* What you need to do: The records that follow are to be given again exactly.

═════ Listed records

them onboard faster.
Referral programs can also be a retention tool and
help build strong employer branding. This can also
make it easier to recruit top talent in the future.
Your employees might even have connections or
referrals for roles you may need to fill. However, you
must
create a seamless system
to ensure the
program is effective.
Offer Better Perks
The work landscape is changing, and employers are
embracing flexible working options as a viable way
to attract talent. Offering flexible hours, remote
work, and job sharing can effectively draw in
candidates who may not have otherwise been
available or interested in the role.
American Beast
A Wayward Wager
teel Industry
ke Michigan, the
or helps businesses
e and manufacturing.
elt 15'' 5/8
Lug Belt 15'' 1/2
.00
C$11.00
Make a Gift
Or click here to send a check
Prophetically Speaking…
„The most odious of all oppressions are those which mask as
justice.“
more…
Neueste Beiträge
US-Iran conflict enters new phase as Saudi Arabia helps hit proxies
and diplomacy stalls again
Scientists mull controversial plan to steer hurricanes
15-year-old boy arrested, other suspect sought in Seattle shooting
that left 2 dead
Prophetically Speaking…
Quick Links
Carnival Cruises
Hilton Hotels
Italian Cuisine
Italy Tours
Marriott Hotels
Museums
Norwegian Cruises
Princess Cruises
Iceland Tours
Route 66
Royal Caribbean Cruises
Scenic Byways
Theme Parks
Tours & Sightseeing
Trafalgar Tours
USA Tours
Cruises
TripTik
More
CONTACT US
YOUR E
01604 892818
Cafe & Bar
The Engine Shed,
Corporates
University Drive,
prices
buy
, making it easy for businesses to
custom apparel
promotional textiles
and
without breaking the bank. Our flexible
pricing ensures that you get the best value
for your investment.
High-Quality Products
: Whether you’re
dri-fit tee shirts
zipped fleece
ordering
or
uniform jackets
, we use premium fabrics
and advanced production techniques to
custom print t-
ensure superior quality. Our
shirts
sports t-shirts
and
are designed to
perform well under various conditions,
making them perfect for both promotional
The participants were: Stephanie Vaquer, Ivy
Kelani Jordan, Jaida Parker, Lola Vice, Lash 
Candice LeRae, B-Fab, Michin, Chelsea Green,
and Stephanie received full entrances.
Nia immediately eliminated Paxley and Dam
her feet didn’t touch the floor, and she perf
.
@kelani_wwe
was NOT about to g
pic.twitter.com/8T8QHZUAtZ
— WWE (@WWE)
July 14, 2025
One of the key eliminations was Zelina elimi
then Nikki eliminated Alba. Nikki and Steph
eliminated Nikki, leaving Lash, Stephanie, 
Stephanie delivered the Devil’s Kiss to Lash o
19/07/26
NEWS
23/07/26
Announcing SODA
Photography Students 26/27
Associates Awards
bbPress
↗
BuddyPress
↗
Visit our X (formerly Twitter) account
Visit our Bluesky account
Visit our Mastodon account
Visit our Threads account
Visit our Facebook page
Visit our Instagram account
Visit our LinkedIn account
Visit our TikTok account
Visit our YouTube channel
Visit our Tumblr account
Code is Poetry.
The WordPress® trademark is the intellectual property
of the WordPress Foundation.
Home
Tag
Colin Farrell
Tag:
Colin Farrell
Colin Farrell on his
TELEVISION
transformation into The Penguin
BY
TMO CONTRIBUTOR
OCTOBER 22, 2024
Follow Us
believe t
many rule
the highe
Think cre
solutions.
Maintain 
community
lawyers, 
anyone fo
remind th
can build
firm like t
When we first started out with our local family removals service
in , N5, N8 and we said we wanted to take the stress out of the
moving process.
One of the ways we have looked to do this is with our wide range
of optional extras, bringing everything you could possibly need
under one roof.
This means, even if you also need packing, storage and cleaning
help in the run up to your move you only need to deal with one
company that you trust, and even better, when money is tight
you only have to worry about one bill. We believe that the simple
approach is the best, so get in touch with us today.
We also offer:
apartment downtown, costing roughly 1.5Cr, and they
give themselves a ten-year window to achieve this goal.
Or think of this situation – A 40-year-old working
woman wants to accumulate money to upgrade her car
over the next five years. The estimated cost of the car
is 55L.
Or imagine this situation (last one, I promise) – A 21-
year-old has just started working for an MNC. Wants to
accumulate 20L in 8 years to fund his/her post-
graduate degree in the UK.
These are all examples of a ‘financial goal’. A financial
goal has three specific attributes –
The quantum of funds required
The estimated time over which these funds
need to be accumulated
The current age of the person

══════════

* The completed task:
them onboard faster.
Referral programs can also be a retention tool and
help build strong employer branding. This can also
make it easier to recruit top talent in the future.
Your employees might even have connections or
referrals for roles you may need to fill. However, you
must
create a seamless system
to ensure the
program is effective.
Offer Better Perks
The work landscape is changing, and employers are
embracing flexible working options as a viable way
to attract talent. Offering flexible hours, remote
work, and job sharing can effectively draw in
candidates who may not have otherwise been
available or interested in the role.
American Beast
A Wayward Wager
teel Industry
ke Michigan, the
or helps businesses
e and manufacturing.
elt 15'' 5/8
Lug Belt 15'' 1/2
.00
C$11.00
Make a Gift
Or click here to send a check
Prophetically Speaking…
„The most odious of all oppressions are those which mask as
justice.“
more…
Neueste Beiträge
US-Iran conflict enters new phase as Saudi Arabia helps hit proxies
and diplomacy stalls again
Scientists mull controversial plan to steer hurricanes
15-year-old boy arrested, other suspect sought in Seattle shooting
that left 2 dead
Prophetically Speaking…
Quick Links
Carnival Cruises
Hilton Hotels
Italian Cuisine
Italy Tours
Marriott Hotels
Museums
Norwegian Cruises
Princess Cruises
Iceland Tours
Route 66
Royal Caribbean Cruises
Scenic Byways
Theme Parks
Tours & Sightseeing
Trafalgar Tours
USA Tours
Cruises
TripTik
More
CONTACT US
YOUR E
01604 892818
Cafe & Bar
The Engine Shed,
Corporates
University Drive,
prices
buy
, making it easy for businesses to
custom apparel
promotional textiles
and
without breaking the bank. Our flexible
pricing ensures that you get the best value
for your investment.
High-Quality Products
: Whether you’re
dri-fit tee shirts
zipped fleece
ordering
or
uniform jackets
, we use premium fabrics
and advanced production techniques to
custom print t-
ensure superior quality. Our
shirts
sports t-shirts
and
are designed to
perform well under various conditions,
making them perfect for both promotional
The participants were: Stephanie Vaquer, Ivy
Kelani Jordan, Jaida Parker, Lola Vice, Lash 
Candice LeRae, B-Fab, Michin, Chelsea Green,
and Stephanie received full entrances.
Nia immediately eliminated Paxley and Dam
her feet didn’t touch the floor, and she perf
.
@kelani_wwe
was NOT about to g
pic.twitter.com/8T8QHZUAtZ
— WWE (@WWE)
July 14, 2025
One of the key eliminations was Zelina elimi
then Nikki eliminated Alba. Nikki and Steph
eliminated Nikki, leaving Lash, Stephanie, 
Stephanie delivered the Devil’s Kiss to Lash o
19/07/26
NEWS
23/07/26
Announcing SODA
Photography Students 26/27
Associates Awards
bbPress
↗
BuddyPress
↗
Visit our X (formerly Twitter) account
Visit our Bluesky account
Visit our Mastodon account
Visit our Threads account
Visit our Facebook page
Visit our Instagram account
Visit our LinkedIn account
Visit our TikTok account
Visit our YouTube channel
Visit our Tumblr account
Code is Poetry.
The WordPress® trademark is the intellectual property
of the WordPress Foundation.
Home
Tag
Colin Farrell
Tag:
Colin Farrell
Colin Farrell on his
TELEVISION
transformation into The Penguin
BY
TMO CONTRIBUTOR
OCTOBER 22, 2024
Follow Us
believe t
many rule
the highe
Think cre
solutions.
Maintain 
community
lawyers, 
anyone fo
remind th
can build
firm like t
When we first started out with our local family removals service
in , N5, N8 and we said we wanted to take the stress out of the
moving process.
One of the ways we have looked to do this is with our wide range
of optional extras, bringing everything you could possibly need
under one roof.
This means, even if you also need packing, storage and cleaning
help in the run up to your move you only need to deal with one
company that you trust, and even better, when money is tight
you only have to worry about one bill. We believe that the simple
approach is the best, so get in touch with us today.
We also offer:
apartment downtown, costing roughly 1.5Cr, and they
give themselves a ten-year window to achieve this goal.
Or think of this situation – A 40-year-old working
woman wants to accumulate money to upgrade her car
over the next five years. The estimated cost of the car
is 55L.
Or imagine this situation (last one, I promise) – A 21-
year-old has just started working for an MNC. Wants to
accumulate 20L in 8 years to fund his/her post-
graduate degree in the UK.
These are all examples of a ‘financial goal’. A financial
goal has three specific attributes –
The quantum of funds required
The estimated time over which these funds
need to be accumulated
The current age of the person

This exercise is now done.